++++ Material for the task

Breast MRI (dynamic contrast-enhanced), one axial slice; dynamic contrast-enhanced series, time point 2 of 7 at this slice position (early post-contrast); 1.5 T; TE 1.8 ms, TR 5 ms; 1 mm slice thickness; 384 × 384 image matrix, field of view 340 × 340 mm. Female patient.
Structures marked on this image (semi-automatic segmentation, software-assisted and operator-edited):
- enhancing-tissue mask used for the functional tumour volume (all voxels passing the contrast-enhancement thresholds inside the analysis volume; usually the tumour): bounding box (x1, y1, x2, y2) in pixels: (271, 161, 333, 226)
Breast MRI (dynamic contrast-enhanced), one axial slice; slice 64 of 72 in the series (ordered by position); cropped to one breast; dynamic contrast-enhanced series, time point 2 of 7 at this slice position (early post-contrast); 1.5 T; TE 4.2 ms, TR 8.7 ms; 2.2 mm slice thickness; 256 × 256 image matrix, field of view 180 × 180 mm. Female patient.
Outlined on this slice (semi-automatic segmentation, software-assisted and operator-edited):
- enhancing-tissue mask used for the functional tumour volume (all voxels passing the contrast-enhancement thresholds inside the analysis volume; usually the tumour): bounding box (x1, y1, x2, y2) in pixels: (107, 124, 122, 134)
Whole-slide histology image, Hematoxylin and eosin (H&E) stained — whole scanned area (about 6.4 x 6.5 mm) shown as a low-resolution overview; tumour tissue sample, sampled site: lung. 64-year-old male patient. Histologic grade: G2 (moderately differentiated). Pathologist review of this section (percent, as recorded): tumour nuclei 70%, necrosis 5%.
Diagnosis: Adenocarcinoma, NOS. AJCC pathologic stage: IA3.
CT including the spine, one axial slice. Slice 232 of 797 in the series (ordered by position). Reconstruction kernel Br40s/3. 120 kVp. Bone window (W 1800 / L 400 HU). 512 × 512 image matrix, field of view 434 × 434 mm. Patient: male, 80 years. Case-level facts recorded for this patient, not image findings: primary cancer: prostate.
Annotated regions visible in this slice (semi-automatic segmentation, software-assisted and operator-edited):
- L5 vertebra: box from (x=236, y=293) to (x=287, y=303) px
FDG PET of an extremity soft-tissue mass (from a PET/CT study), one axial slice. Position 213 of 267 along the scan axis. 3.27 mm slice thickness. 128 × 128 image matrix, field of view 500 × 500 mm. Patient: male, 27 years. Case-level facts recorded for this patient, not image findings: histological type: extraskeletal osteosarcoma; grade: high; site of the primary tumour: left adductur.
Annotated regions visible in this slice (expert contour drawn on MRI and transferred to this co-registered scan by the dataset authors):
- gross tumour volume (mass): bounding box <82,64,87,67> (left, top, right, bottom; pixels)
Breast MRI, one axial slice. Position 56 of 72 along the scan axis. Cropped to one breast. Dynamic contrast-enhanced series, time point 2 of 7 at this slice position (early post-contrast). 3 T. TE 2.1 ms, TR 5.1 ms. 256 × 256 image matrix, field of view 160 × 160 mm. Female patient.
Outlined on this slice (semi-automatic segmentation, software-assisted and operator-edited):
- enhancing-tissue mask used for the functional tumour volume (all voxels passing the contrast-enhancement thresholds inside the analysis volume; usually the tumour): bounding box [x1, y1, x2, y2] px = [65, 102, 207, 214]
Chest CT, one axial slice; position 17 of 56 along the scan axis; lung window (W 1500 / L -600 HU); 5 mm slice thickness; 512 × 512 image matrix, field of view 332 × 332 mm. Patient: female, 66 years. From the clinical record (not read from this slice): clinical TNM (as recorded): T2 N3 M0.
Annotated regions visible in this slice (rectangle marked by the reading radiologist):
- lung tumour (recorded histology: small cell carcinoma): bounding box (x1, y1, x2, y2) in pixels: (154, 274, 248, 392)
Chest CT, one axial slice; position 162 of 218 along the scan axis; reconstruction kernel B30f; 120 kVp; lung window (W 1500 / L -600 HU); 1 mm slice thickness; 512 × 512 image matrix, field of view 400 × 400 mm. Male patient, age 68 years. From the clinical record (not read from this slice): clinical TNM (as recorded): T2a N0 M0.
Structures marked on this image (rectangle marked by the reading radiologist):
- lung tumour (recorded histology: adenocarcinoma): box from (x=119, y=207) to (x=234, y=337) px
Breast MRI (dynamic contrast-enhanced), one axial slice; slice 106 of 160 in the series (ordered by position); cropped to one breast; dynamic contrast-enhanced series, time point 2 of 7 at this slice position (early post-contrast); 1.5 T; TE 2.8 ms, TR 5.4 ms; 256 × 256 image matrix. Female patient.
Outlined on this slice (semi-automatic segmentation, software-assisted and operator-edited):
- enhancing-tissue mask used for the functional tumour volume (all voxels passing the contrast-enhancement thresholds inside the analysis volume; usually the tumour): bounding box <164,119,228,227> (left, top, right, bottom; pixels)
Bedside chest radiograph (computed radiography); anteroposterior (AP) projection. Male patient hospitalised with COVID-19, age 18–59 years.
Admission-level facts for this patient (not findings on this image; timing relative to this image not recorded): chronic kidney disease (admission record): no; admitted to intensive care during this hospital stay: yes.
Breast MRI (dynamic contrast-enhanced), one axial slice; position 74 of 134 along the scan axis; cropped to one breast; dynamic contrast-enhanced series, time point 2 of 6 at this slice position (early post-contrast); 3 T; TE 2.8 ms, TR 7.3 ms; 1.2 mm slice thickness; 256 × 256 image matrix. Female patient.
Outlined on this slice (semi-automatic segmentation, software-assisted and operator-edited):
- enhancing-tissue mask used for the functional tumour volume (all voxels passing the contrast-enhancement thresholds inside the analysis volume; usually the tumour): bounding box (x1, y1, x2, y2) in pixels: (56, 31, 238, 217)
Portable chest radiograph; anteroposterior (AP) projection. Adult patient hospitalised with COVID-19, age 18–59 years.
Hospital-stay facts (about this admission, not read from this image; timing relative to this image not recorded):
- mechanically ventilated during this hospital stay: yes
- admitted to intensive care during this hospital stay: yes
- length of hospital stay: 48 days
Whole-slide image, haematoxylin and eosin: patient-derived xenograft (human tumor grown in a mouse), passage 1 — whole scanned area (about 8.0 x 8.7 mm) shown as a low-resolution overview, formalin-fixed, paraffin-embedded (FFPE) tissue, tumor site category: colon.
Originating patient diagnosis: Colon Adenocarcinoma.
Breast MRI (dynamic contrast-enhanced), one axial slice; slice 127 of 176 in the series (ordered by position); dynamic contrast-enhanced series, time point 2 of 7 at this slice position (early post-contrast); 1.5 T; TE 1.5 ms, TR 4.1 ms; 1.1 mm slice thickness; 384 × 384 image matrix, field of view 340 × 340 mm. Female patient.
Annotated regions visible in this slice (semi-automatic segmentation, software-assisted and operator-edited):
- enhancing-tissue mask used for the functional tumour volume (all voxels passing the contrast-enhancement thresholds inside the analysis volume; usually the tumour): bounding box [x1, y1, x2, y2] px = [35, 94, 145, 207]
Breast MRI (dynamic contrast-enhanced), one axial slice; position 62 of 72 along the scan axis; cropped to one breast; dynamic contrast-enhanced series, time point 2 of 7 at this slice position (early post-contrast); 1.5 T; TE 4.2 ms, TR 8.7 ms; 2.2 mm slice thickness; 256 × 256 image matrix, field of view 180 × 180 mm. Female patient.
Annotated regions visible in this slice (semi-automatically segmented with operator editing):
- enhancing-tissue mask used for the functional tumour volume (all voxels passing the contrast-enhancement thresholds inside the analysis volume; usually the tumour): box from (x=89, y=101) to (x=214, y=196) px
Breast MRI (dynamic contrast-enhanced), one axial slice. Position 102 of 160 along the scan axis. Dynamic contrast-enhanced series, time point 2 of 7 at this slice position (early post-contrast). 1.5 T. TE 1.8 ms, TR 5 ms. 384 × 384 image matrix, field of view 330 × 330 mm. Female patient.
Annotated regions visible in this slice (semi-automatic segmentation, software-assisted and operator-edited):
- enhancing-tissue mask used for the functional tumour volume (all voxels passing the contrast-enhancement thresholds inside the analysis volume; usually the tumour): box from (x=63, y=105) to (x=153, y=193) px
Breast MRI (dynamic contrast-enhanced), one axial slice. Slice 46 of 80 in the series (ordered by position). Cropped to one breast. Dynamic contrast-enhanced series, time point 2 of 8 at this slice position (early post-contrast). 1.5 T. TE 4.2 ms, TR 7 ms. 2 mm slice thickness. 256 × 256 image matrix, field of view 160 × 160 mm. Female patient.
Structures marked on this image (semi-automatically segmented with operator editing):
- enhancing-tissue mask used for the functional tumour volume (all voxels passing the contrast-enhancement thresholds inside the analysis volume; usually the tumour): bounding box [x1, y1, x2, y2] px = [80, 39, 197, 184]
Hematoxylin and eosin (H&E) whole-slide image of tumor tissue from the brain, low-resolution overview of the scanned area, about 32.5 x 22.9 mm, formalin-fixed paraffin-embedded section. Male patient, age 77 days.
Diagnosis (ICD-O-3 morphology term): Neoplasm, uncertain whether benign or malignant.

++++++++

**Your goal**
Going through the entries, return every line holding the word "findings".

**Solution below**
CT including the spine, one axial slice. Slice 232 of 797 in the series (ordered by position). Reconstruction kernel Br40s/3. 120 kVp. Bone window (W 1800 / L 400 HU). 512 × 512 image matrix, field of view 434 × 434 mm. Patient: male, 80 years. Case-level facts recorded for this patient, not image findings: primary cancer: prostate.
FDG PET of an extremity soft-tissue mass (from a PET/CT study), one axial slice. Position 213 of 267 along the scan axis. 3.27 mm slice thickness. 128 × 128 image matrix, field of view 500 × 500 mm. Patient: male, 27 years. Case-level facts recorded for this patient, not image findings: histological type: extraskeletal osteosarcoma; grade: high; site of the primary tumour: left adductur.
Admission-level facts for this patient (not findings on this image; timing relative to this image not recorded): chronic kidney disease (admission record): no; admitted to intensive care during this hospital stay: yes.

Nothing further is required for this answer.